An online class requires regular participation and a commitment to your instructor and your classmates to regularly engage in the reading, discussion and writing assignments. Although most of the online communication for this course is asynchronous, you must be able to commit to the schedule of work for the class for the next eight weeks. You must keep up with the schedule of reading and writing to successfully complete the class.

No late discussion posts will be accepted.

No late work will be accepted unless there are extenuating unforeseen circumstances beyond the student’s control.  Supporting documentation may be requested.

Extra credit work is not available.

Course Evaluation

You will have an opportunity to evaluate the course near the end of the session. A link will be sent to your CougarMail that will allow you to access the evaluation. Be assured that the evaluations are anonymous and that your instructor will not be able to see them until after final grades are submitted.

Proctor Policy

Students taking courses that require proctored exams must submit their completed proctor request forms to their instructors by the end of the second week of the session. Proctors located at Columbia College campuses are automatically approved. The use of ProctorU services is also automatically approved. The instructor of each course will consider any other choice of proctor for approval or denial. Additional proctor choices the instructor will consider include: public librarians, high school or college instructors, high school or college counseling services, commanding officers, education service officers, and other proctoring services. Personal friends, family members, athletic coaches and direct supervisors are not acceptable.


Additional Resources

Orientation for New Students

This course is offered online, using course management software provided by Desire2Learn and Columbia College. The course user guide provides details about taking an online course at Columbia College.
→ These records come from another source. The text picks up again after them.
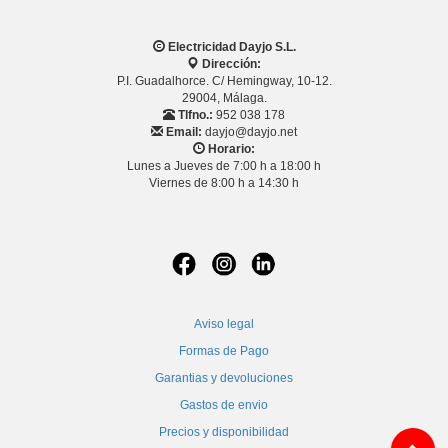
Electricidad Dayjo S.L.
Dirección:
P.I. Guadalhorce. C/ Hemingway, 10-12.
29004, Málaga.
Tlfno.:
952 038 178
Email:
dayjo@dayjo.net
Horario:
Lunes a Jueves de 7:00 h a 18:00 h
Viernes de 8:00 h a 14:30 h
Aviso legal
Formas de Pago
Garantias y devoluciones
Gastos de envio
Precios y disponibilidad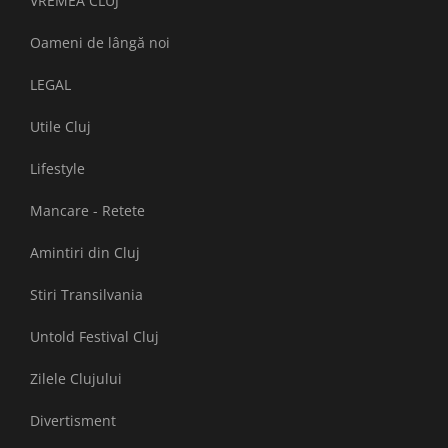
VREMEA CLUJ
Oameni de lângă noi
LEGAL
Utile Cluj
Lifestyle
Mancare - Retete
Amintiri din Cluj
Stiri Transilvania
Untold Festival Cluj
Zilele Clujului
Divertisment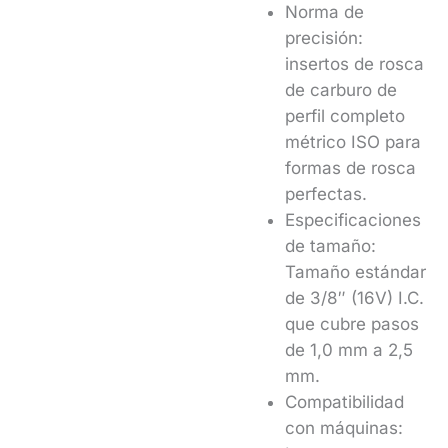
Norma de
precisión:
insertos de rosca
de carburo de
perfil completo
métrico ISO para
formas de rosca
perfectas.
Especificaciones
de tamaño:
Tamaño estándar
de 3/8″ (16V) I.C.
que cubre pasos
de 1,0 mm a 2,5
mm.
Compatibilidad
con máquinas: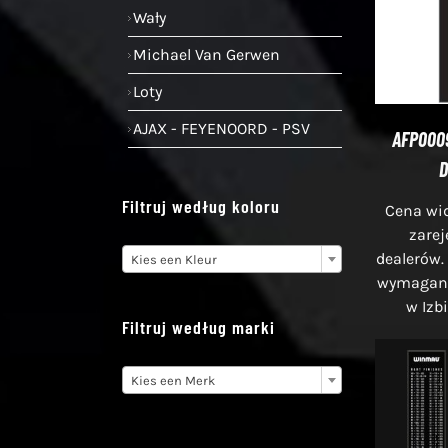
Wały
Michael Van Gerwen
Loty
AJAX - FEYENOORD - PSV
AFP000
D
Filtruj według koloru
Cena wid
zare

dealerów.
Kies een Kleur
wymagana 
w Izb
Filtruj według marki

Kies een Merk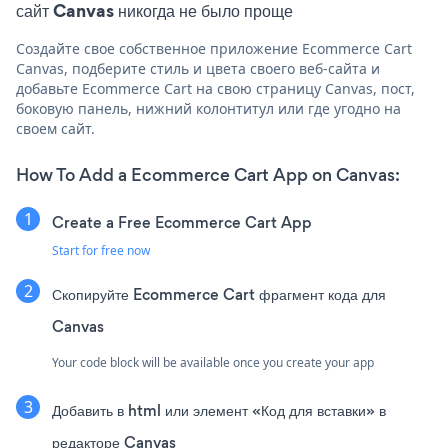
сайт Canvas никогда не было проще
Создайте свое собственное приложение Ecommerce Cart
Canvas, подберите стиль и цвета своего веб-сайта и
добавьте Ecommerce Cart на свою страницу Canvas, пост,
боковую панель, нижний колонтитул или где угодно на
своем сайт.
How To Add a Ecommerce Cart App on Canvas:
Create a Free Ecommerce Cart App
Start for free now
Скопируйте Ecommerce Cart фрагмент кода для
Canvas
Your code block will be available once you create your app
Добавить в html или элемент «Код для вставки» в
редакторе Canvas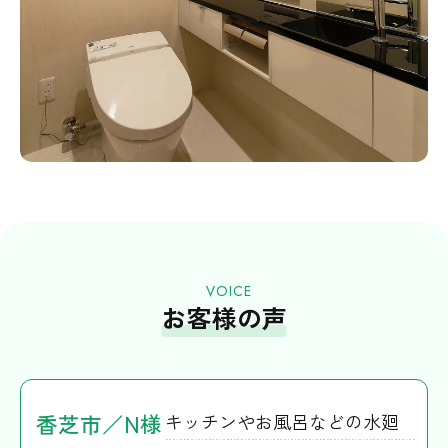
VOICE
お客様の声
香芝市／N様
キッチンやお風呂などの水廻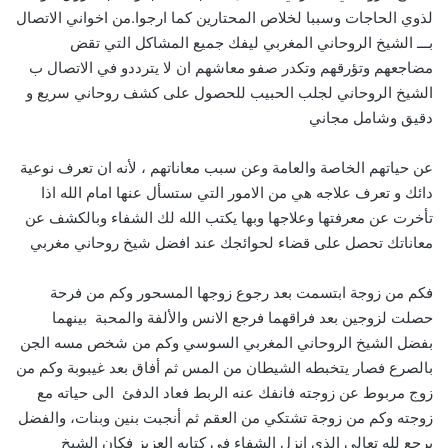
لذوي الحاجات وسببا لخلاص المحتارين كما ارجوا.من اخواني الاتصال
بـــ الشيخ الروحاني المغربي ليفك جميع المشاكل التي تقض
مضاجعهم وتؤرقهم وتكدر صفو معاشهم ان لا يترددو في الاتصال ب
الشيخ الروحاني لجلب الحبيب للحصول على كشف روحاني سريع و
دقيق وشامل مجاني
عن حياتهم الخاصة والعامة وعن سبب معاناتهم ، لأنه ان تعرف نوعية
دائك و تعرف علاجه هي من الامور التي ستسأل عنها امام الله اذا
تأخرت عن معرفتها وعلاجها وبها يكتب الله لك الشفاء وبالكشف عن
معاناتك تحصل على قضاء لحوائجك عند افضل شيخ روحاني مغربي
فكم من زوجة ابتسمت بعد رجوع زوجها المسحور وكم من فرحة
حصلت لزوجين بعد فراقهما فرجع الانس والألفة والمحبة بينهما
بفضل الشيخ الروحاني المغربي السوسي وكم من شخص مسه الجن
بالصرع فصار يتخبطه الشيطان من المس ثم أفاق بعد غيبوبة وكم من
زوج مربوط عن زوجته فانفك عنه الربط فعاد الدفئ الى حياته مع
زوجته وكم من زوجة تشتكي من العقم ثم أنجبت بنين وبنات، والفضل
يرجع لله تعالى الذي انزل الشفاء في كتابه العزيز فكان الشيخ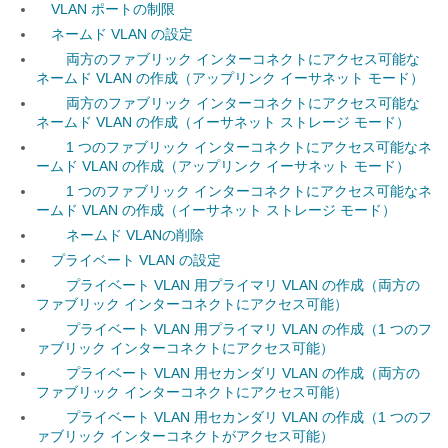
VLAN ポートの制限
ネームド VLAN の設定
両方のファブリック インターコネクトにアクセス可能な
ネームド VLAN の作成（アップリンク イーサネット モード）
両方のファブリック インターコネクトにアクセス可能な
ネームド VLAN の作成（イーサネット ストレージ モード）
1 つのファブリック インターコネクトにアクセス可能なネ
ームド VLAN の作成（アップリンク イーサネット モード）
1 つのファブリック インターコネクトにアクセス可能なネ
ームド VLAN の作成（イーサネット ストレージ モード）
ネームド VLANの削除
プライベート VLAN の設定
プライベート VLAN 用プライマリ VLAN の作成（両方の
ファブリック インターコネクトにアクセス可能）
プライベート VLAN 用プライマリ VLAN の作成（1 つのフ
ァブリック インターコネクトにアクセス可能）
プライベート VLAN 用セカンダリ VLAN の作成（両方の
ファブリック インターコネクトにアクセス可能）
プライベート VLAN 用セカンダリ VLAN の作成（1 つのフ
ァブリック インターコネクトがアクセス可能）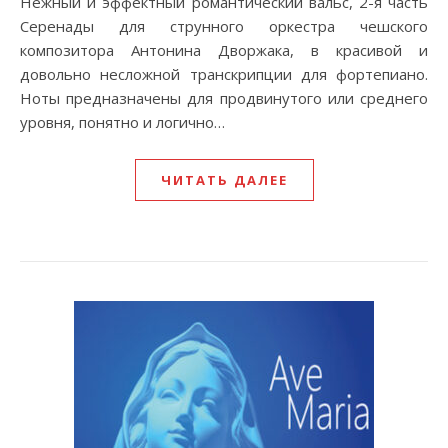
Нежный и эффектный романтический вальс, 2-я часть
Серенады для струнного оркестра чешского
композитора Антонина Дворжака, в красивой и
довольно несложной транскрипции для фортепиано.
Ноты предназначены для продвинутого или среднего
уровня, понятно и логично…
ЧИТАТЬ ДАЛЕЕ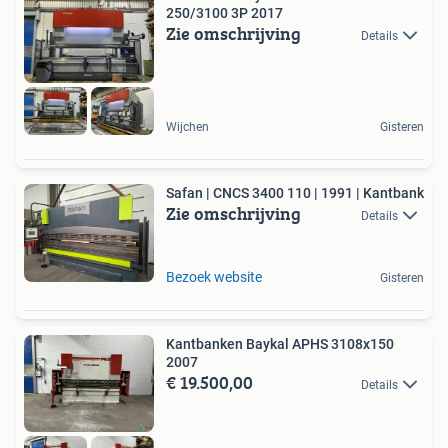
250/3100 3P 2017
Zie omschrijving
Details
Wijchen
Gisteren
Safan | CNCS 3400 110 | 1991 | Kantbank
Zie omschrijving
Details
Bezoek website
Gisteren
Kantbanken Baykal APHS 3108x150
2007
€ 19.500,00
Details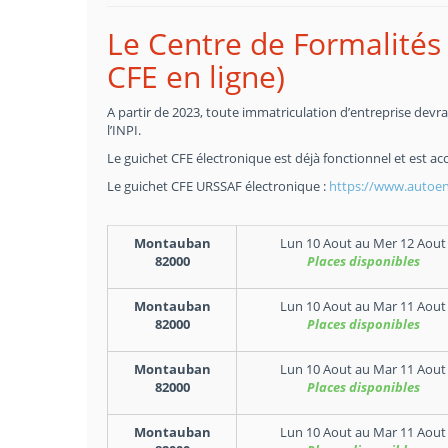
Le Centre de Formalités 
CFE en ligne)
A partir de 2023, toute immatriculation d’entreprise devra 
l’INPI.
Le guichet CFE électronique est déjà fonctionnel et est acc
Le guichet CFE URSSAF électronique :
https://www.autoent
Montauban
Lun 10 Aout
au
Mer 12 Aout
82000
Places disponibles
Montauban
Lun 10 Aout
au
Mar 11 Aout
82000
Places disponibles
Montauban
Lun 10 Aout
au
Mar 11 Aout
82000
Places disponibles
Montauban
Lun 10 Aout
au
Mar 11 Aout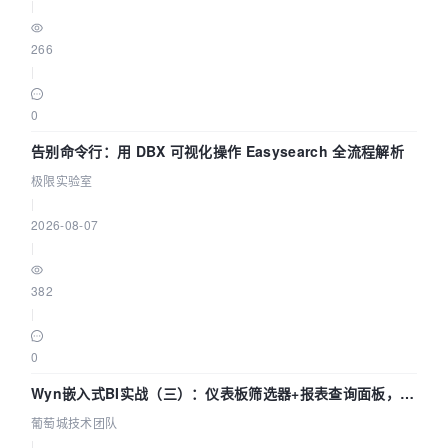
|
266
|
0
告别命令行：用 DBX 可视化操作 Easysearch 全流程解析
极限实验室
|
2026-08-07
|
382
|
0
Wyn嵌入式BI实战（三）：仪表板筛选器+报表查询面板，参
数联动全闭环
葡萄城技术团队
|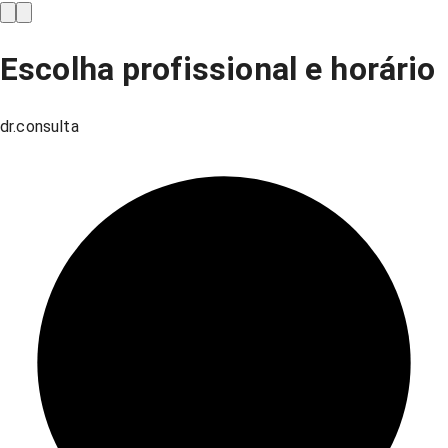
Escolha profissional e horário
dr.consulta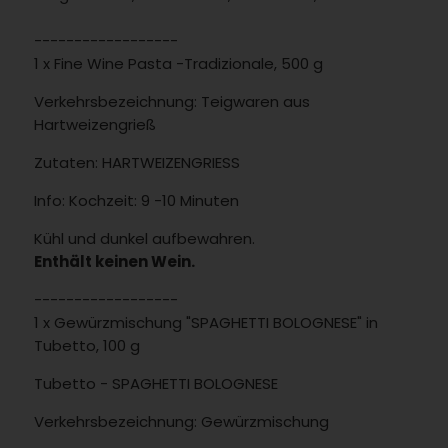
------------------
1 x Fine Wine Pasta -Tradizionale, 500 g
Verkehrsbezeichnung: Teigwaren aus
Hartweizengrieß
Zutaten: HARTWEIZENGRIESS
Info: Kochzeit: 9 -10 Minuten
Kühl und dunkel aufbewahren.
Enthält keinen Wein.
------------------
1 x Gewürzmischung "SPAGHETTI BOLOGNESE" in
Tubetto, 100 g
Tubetto - SPAGHETTI BOLOGNESE
Verkehrsbezeichnung: Gewürzmischung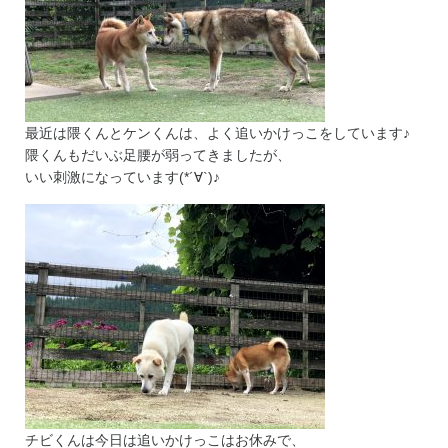
最近は隈くんとケンくんは、よく追いかけっこをしています♪
隈くんもだいぶ足腰が弱ってきましたが、
いい刺激になっています(*´∀`)♪
チビくんは今日は追いかけっこはお休みで、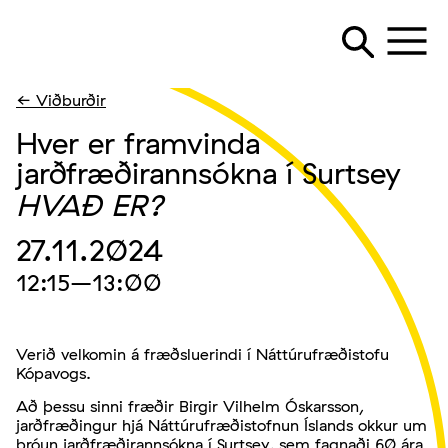
← Viðburðir
Hver er framvinda
jarðfræðirannsókna í Surtsey
HVAÐ ER?
27.11.2024
12:15
–13:00
Verið velkomin á fræðsluerindi í Náttúrufræðistofu
Kópavogs.
Að þessu sinni fræðir Birgir Vilhelm Óskarsson,
jarðfræðingur hjá Náttúrufræðistofnun Íslands okkur um
þróun jarðfræðirannsókna í Surtsey, sem fagnaði 60 ára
You may also want to visit the course demonstration to view a sample course before this one opens.

Technical Support

If you have problems accessing the course or posting your assignments, contact your instructor, the Columbia College Helpdesk, or the D2L Helpdesk for assistance. Contact information is also available within the online course environment.

Online Tutoring

Smarthinking is a free online tutoring service available to all Columbia College students. Smarthinking provides real-time online tutoring and homework help for Math, English, and Writing. Smarthinking also provides access to live tutorials in writing and math, as well as a full range of study resources, including writing manuals, sample problems, and study skills manuals. You can access the service from wherever you have a connection to the Internet. I encourage you to take advantage of this free service provided by the college.

Access Smarthinking through CougarTrack under Students -> Academics -> Academic Resources.